GWT Compiler : when is a compilation error fatal?


I'm trying to understand more about how GWT compilation works.

More specifically, I want to know how does GWT decide that a particular error is fatal, and the app compilation should fail because of it, and how does it decide that compilation is successful, even though there are compilation errors.

The reason I'm asking is that it's very difficult to distinguish legitimate errors in my log when doing a search, from ones that don't seem to cause any problem.

I'm talking about GWT 2.7 and GWT 2.8 (which I've seen they exhibit the same behavior). Also, I'm using GWTP 1.5.3, if this is relevant somewhat.

A concrete example: I have this error in my logs:

Tracing compile failure path for type 'myApp.ClientModule'
Errors in 'file:/E:/data/.../myApp/ClientModule.java'
   Line 24: No source code is available for type myApp.client.ServicesProvidersModuleGen; did you forget to inherit a required module?
Checked 1 dependencies for errors.

The error above does not make my app to fail compilation, and myApp works just fine (the class is something that registers some GIN bindings, which also work).

Why didn't GWT failed my compilation when it encountered that error?

Additionally, I also have other errors such as:

  Errors in 'com/google/gwt/validation/client/impl/AbstractGwtSpecificValidator.java'
 Line 102: No source code is available for type javax.validation.ValidationException; did you forget to inherit a required module?
 Line 177: No source code is available for type javax.validation.ConstraintValidator<A,T>; did you forget to inherit a required module?
 Line 153: No source code is available for type javax.validation.groups.Default; did you forget to inherit a required module?
 Line 302: No source code is available for type javax.validation.ConstraintViolation<T>; did you forget to inherit a required module?

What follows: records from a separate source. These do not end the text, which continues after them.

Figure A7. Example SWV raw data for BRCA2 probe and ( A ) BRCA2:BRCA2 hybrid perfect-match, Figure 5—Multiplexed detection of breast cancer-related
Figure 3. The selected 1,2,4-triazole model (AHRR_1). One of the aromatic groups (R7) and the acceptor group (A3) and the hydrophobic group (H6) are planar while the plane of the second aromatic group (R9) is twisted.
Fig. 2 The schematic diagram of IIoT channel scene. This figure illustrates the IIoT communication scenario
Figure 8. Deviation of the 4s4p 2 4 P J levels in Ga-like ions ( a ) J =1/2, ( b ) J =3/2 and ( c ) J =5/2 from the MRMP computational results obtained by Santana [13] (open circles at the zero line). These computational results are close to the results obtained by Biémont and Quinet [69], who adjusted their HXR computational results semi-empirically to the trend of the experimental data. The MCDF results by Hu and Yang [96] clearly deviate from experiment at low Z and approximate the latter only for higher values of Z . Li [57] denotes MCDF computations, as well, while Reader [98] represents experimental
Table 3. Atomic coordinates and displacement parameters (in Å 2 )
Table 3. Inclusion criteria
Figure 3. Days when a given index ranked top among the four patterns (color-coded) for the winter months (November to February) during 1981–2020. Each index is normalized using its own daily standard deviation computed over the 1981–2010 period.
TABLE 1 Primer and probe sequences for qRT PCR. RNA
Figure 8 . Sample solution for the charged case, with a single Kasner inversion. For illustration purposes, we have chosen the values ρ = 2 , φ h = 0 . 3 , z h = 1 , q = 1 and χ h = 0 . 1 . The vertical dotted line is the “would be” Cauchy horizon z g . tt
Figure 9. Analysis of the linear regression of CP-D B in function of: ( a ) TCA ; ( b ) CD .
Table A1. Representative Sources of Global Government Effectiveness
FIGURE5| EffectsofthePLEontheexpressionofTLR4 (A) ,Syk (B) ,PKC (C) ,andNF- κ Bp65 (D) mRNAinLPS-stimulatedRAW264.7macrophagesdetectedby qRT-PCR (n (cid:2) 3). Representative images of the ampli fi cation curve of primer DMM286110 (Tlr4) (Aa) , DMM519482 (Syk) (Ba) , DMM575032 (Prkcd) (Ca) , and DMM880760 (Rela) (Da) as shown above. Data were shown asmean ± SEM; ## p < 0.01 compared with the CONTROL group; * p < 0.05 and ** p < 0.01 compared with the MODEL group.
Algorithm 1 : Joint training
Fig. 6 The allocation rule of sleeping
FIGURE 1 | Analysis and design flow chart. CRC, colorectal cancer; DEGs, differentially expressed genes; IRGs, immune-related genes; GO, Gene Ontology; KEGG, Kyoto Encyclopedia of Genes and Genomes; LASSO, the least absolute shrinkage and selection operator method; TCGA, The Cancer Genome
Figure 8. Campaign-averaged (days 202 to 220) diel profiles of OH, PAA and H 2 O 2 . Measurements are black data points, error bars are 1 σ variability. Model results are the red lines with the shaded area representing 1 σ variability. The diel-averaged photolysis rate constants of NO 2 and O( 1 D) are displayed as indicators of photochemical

These errors also don't fail my compilation. Why?

Edit1: forgot to add.

I'm tempted to guess that compilation fails when the error is in something directly reachable from an entry point, and that compilation is OK when that code is not reachable. However, I have the counter-example of code with annotations. I have code that IS reachable from the entry point, and has annotations whose source code is not available, and yet the compilation succeeds (although this is the only exception that I could find so far).


Solution

  • Your analysis is good.

    GWT will scan the entire classpath, ignoring everything not in the source path and "rebasing" super-sources. During that scan, it emits the kind of error you saw, but only when code will reach the missing sources (from entry points) the error will become fatal. Annotations are no exception, but code will never actually reach them as their just metadata (unless you implement an @interface, which Java allows). Annotations can be used by generators though, in which case they can fail the build.

    Note that if you use -failOnError (or -strict, which is an alias), then all errors are fatal. You should aim for turning this on IMO.